Nrun, ndiff, and ngen use nmap-format files on the local filesystem by default. This allows you the most flexibility in managing the nmap results data.

For the sake of future expansion, the ndiff tools have a mechanism to use other methods of storage and retrieval, for example pgp-encrypted nmap files, or a database engine.

Anywhere you specify a results file name in any of the ndiff tools, you can instead specify a string starting with a colon (:). When you do this, the string (sans colon) is regarded as a unique key into a data store. For example:

 # ngen -o :baseline-syn-192.168.2.0-net

 ...

 # nrun -o :daily-scan-for-192.168.2.0-net-%Y%m%D

 ...

 # ndiff -b :baseline-syn-192.168.2.0-net \
        -o :daily-scan-for-192.168.2.0-net-20000401

In all of the above cases, the tools will store/retrieve the results data from the configured data store.

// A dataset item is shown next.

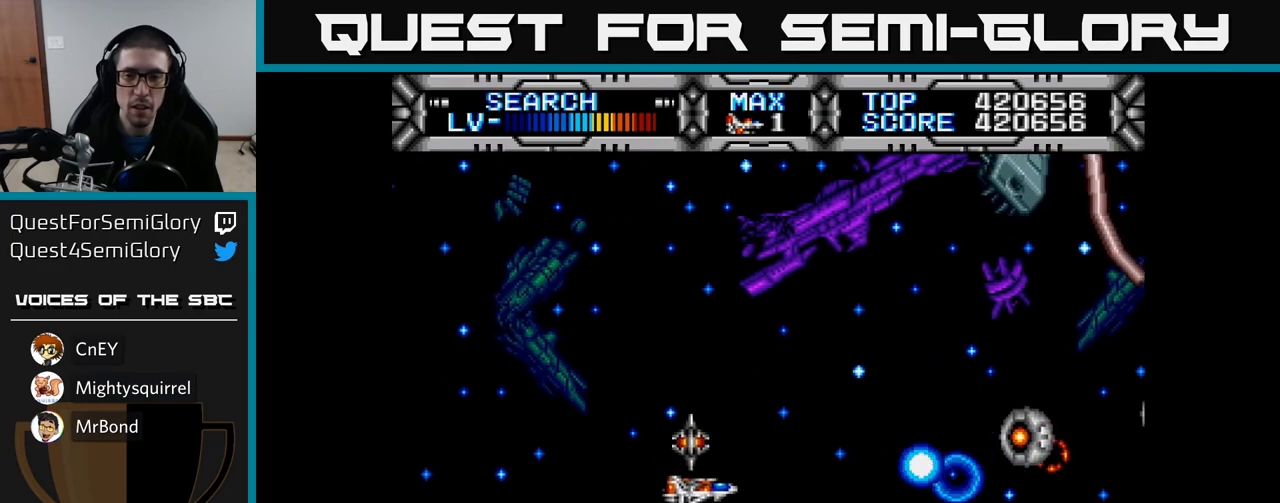
{"buttons": ["DPAD_LEFT"], "left_stick": "center", "right_stick": "center", "events": [[17, "DPAD_LEFT", "down"], [17, "DPAD_UP", "down"], [67, "DPAD_UP", "up"], [133, "DPAD_LEFT", "up"], [400, "DPAD_LEFT", "down"]]}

This can be very convenient, allowing you to think about the scan rather than managing nmap files.

Currently the only implemented data store type is an nmap file stored in special directory. That special directory is set in a global configuration file, ndiff.conf, which is read at runtime.

A sample file ndiff.conf.sample is installed into the same directory as the NDiff perl modules (PortScan subdirectory under perl extensions).

Copy and edit this file per the comments to configure data stores. The only thing you need to change is root attribute to point to the desired results storage directory.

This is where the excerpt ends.